**YOUR GOAL:** Which lines of the data include the string "expenses"? List them all.

┄┄┄┄┄┄┄┄┄┄

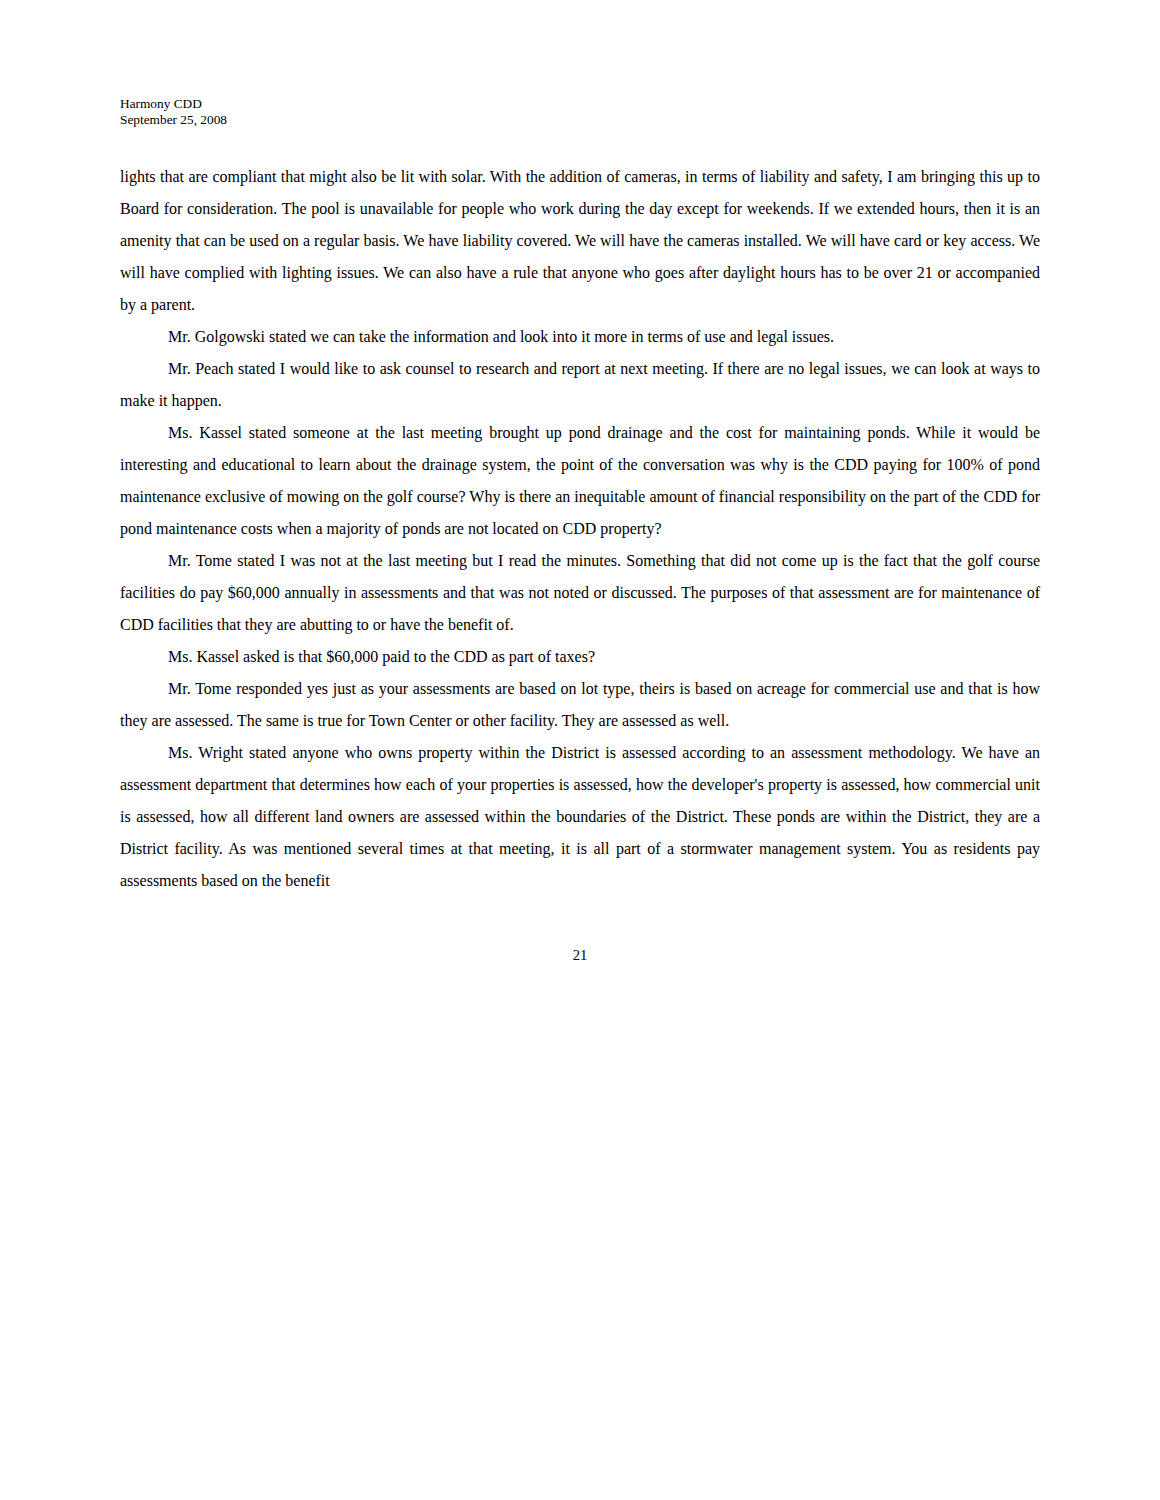Harmony CDD
September 25, 2008
lights that are compliant that might also be lit with solar. With the addition of cameras, in terms of liability and safety, I am bringing this up to Board for consideration. The pool is unavailable for people who work during the day except for weekends. If we extended hours, then it is an amenity that can be used on a regular basis. We have liability covered. We will have the cameras installed. We will have card or key access. We will have complied with lighting issues. We can also have a rule that anyone who goes after daylight hours has to be over 21 or accompanied by a parent.
Mr. Golgowski stated we can take the information and look into it more in terms of use and legal issues.
Mr. Peach stated I would like to ask counsel to research and report at next meeting. If there are no legal issues, we can look at ways to make it happen.
Ms. Kassel stated someone at the last meeting brought up pond drainage and the cost for maintaining ponds. While it would be interesting and educational to learn about the drainage system, the point of the conversation was why is the CDD paying for 100% of pond maintenance exclusive of mowing on the golf course? Why is there an inequitable amount of financial responsibility on the part of the CDD for pond maintenance costs when a majority of ponds are not located on CDD property?
Mr. Tome stated I was not at the last meeting but I read the minutes. Something that did not come up is the fact that the golf course facilities do pay $60,000 annually in assessments and that was not noted or discussed. The purposes of that assessment are for maintenance of CDD facilities that they are abutting to or have the benefit of.
Ms. Kassel asked is that $60,000 paid to the CDD as part of taxes?
Mr. Tome responded yes just as your assessments are based on lot type, theirs is based on acreage for commercial use and that is how they are assessed. The same is true for Town Center or other facility. They are assessed as well.
Ms. Wright stated anyone who owns property within the District is assessed according to an assessment methodology. We have an assessment department that determines how each of your properties is assessed, how the developer's property is assessed, how commercial unit is assessed, how all different land owners are assessed within the boundaries of the District. These ponds are within the District, they are a District facility. As was mentioned several times at that meeting, it is all part of a stormwater management system. You as residents pay assessments based on the benefit
21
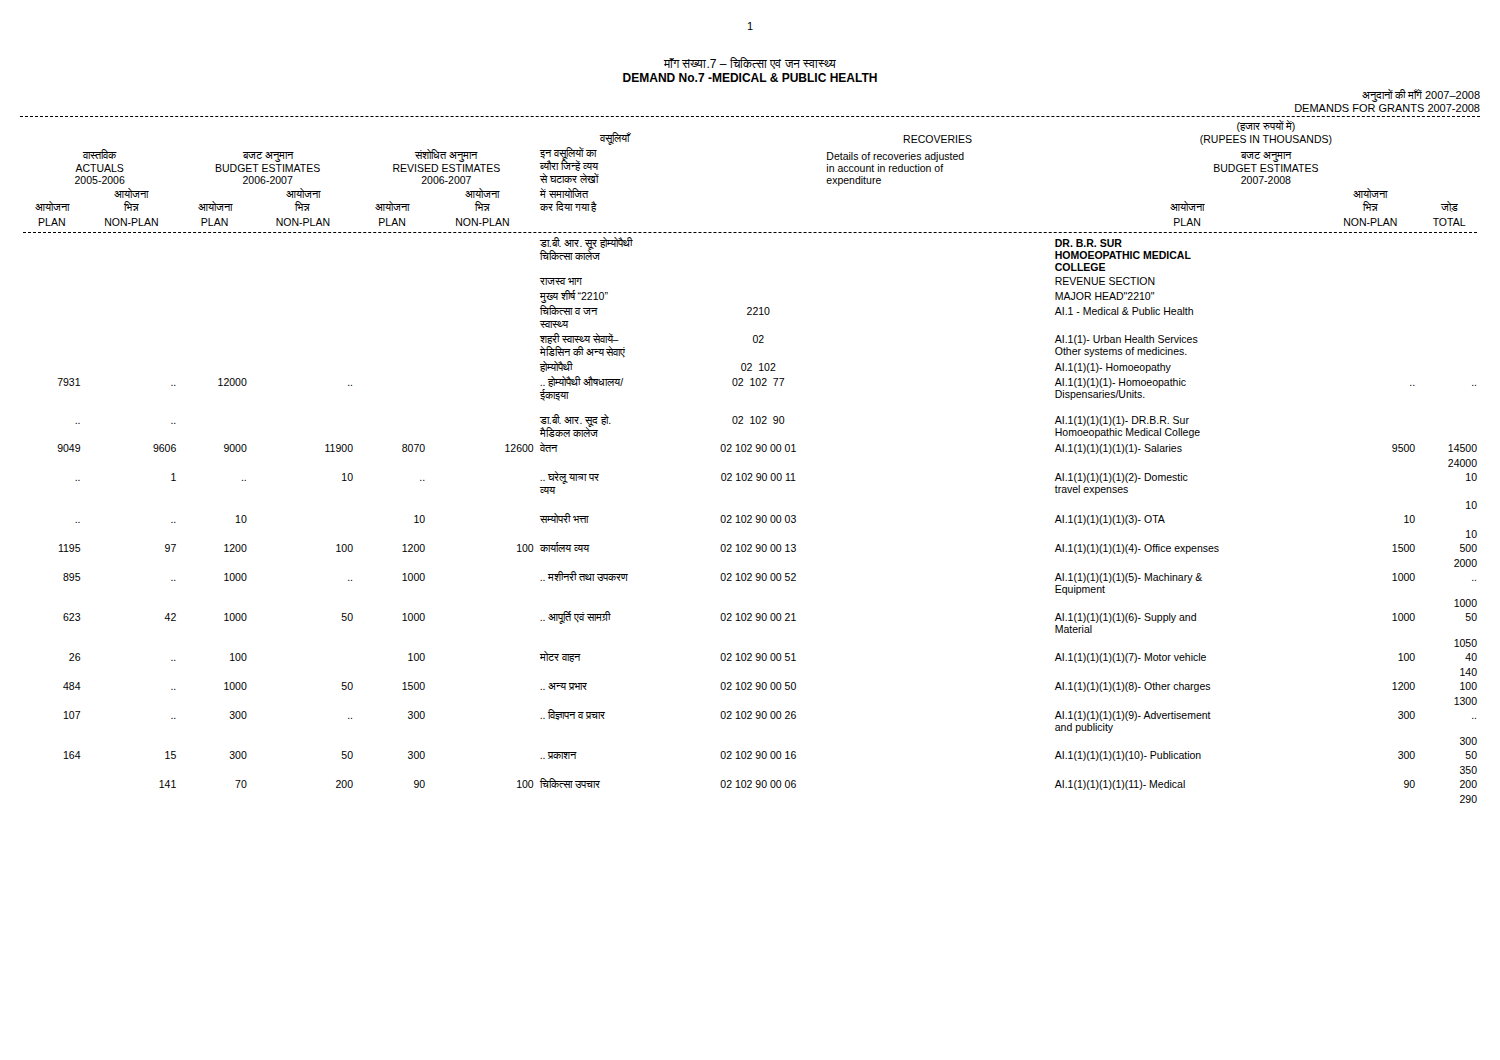1
माँग संख्या.7 – चिकित्सा एवं जन स्वास्थ्य
DEMAND No.7 -MEDICAL & PUBLIC HEALTH
अनुदानों की माँगें 2007–2008
DEMANDS FOR GRANTS 2007-2008
| | | | वसूलियाँ | | RECOVERIES | (हजार रुपयों में) (RUPEES IN THOUSANDS) |
| --- | --- | --- | --- | --- | --- | --- |
| वास्तविक ACTUALS 2005-2006 | बजट अनुमान BUDGET ESTIMATES 2006-2007 | संशोधित अनुमान REVISED ESTIMATES 2006-2007 | इन वसूलियों का ब्यौरा जिन्हें व्यय से घटाकर लेखों | | Details of recoveries adjusted in account in reduction of expenditure | बजट अनुमान BUDGET ESTIMATES 2007-2008 |
| आयोजना | आयोजना भिन्न | आयोजना | आयोजना भिन्न | आयोजना | आयोजना भिन्न | में समायोजित कर दिया गया है | | | आयोजना | आयोजना भिन्न | जोड़ |
| PLAN | NON-PLAN | PLAN | NON-PLAN | PLAN | NON-PLAN | | | | PLAN | NON-PLAN | TOTAL |
| | डा.बी. आर. सूर होम्योपैथी चिकित्सा कालेज | | | DR. B.R. SUR HOMOEOPATHIC MEDICAL COLLEGE |
| | राजस्व भाग | | | REVENUE SECTION |
| | मुख्य शीर्ष “2210” | | | MAJOR HEAD"2210" |
| | चिकित्सा व जन स्वास्थ्य | 2210 | | AI.1 - Medical & Public Health |
| | शहरी स्वास्थ्य सेवायें– मेडिसिन की अन्य सेवाएं | 02 | | AI.1(1)- Urban Health Services Other systems of medicines. |
| | होम्योपैथी | 02 102 | | AI.1(1)(1)- Homoeopathy |
| 7931 | .. | 12000 | .. | | | .. होम्योपैथी औषधालय/ ईकाइया | 02 102 77 | | AI.1(1)(1)(1)- Homoeopathic Dispensaries/Units. | .. | .. |
| .. | .. | | डा.बी. आर. सूद हो. मैडिकल कालेज | 02 102 90 | | AI.1(1)(1)(1)(1)- DR.B.R. Sur Homoeopathic Medical College |
| 9049 | 9606 | 9000 | 11900 | 8070 | 12600 | वेतन | 02 102 90 00 01 | | AI.1(1)(1)(1)(1)(1)- Salaries | 9500 | 14500 |
| | 24000 |
| .. | 1 | .. | 10 | .. | | .. घरेलू यात्रा पर व्यय | 02 102 90 00 11 | | AI.1(1)(1)(1)(1)(2)- Domestic travel expenses | | 10 |
| | 10 |
| .. | .. | 10 | | 10 | | सम्योपरी भत्ता | 02 102 90 00 03 | | AI.1(1)(1)(1)(1)(3)- OTA | 10 | |
| | 10 |
| 1195 | 97 | 1200 | 100 | 1200 | 100 | कार्यालय व्यय | 02 102 90 00 13 | | AI.1(1)(1)(1)(1)(4)- Office expenses | 1500 | 500 |
| | 2000 |
| 895 | .. | 1000 | .. | 1000 | | .. मशीनरी तथा उपकरण | 02 102 90 00 52 | | AI.1(1)(1)(1)(1)(5)- Machinary & Equipment | 1000 | .. |
| | 1000 |
| 623 | 42 | 1000 | 50 | 1000 | | .. आपूर्ति एवं सामग्री | 02 102 90 00 21 | | AI.1(1)(1)(1)(1)(6)- Supply and Material | 1000 | 50 |
| | 1050 |
| 26 | .. | 100 | | 100 | | मोटर वाहन | 02 102 90 00 51 | | AI.1(1)(1)(1)(1)(7)- Motor vehicle | 100 | 40 |
| | 140 |
| 484 | .. | 1000 | 50 | 1500 | | .. अन्य प्रभार | 02 102 90 00 50 | | AI.1(1)(1)(1)(1)(8)- Other charges | 1200 | 100 |
| | 1300 |
| 107 | .. | 300 | .. | 300 | | .. विज्ञापन व प्रचार | 02 102 90 00 26 | | AI.1(1)(1)(1)(1)(9)- Advertisement and publicity | 300 | .. |
| | 300 |
| 164 | 15 | 300 | 50 | 300 | | .. प्रकाशन | 02 102 90 00 16 | | AI.1(1)(1)(1)(1)(10)- Publication | 300 | 50 |
| | 350 |
| | 141 | 70 | 200 | 90 | 100 | चिकित्सा उपचार | 02 102 90 00 06 | | AI.1(1)(1)(1)(1)(11)- Medical | 90 | 200 |
| | 290 |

┄┄┄┄┄┄┄┄┄┄

**ANSWER BELOW:**
| .. | 1 | .. | 10 | .. | | .. घरेलू यात्रा पर व्यय | 02 102 90 00 11 | | AI.1(1)(1)(1)(1)(2)- Domestic travel expenses | | 10 |
| 1195 | 97 | 1200 | 100 | 1200 | 100 | कार्यालय व्यय | 02 102 90 00 13 | | AI.1(1)(1)(1)(1)(4)- Office expenses | 1500 | 500 |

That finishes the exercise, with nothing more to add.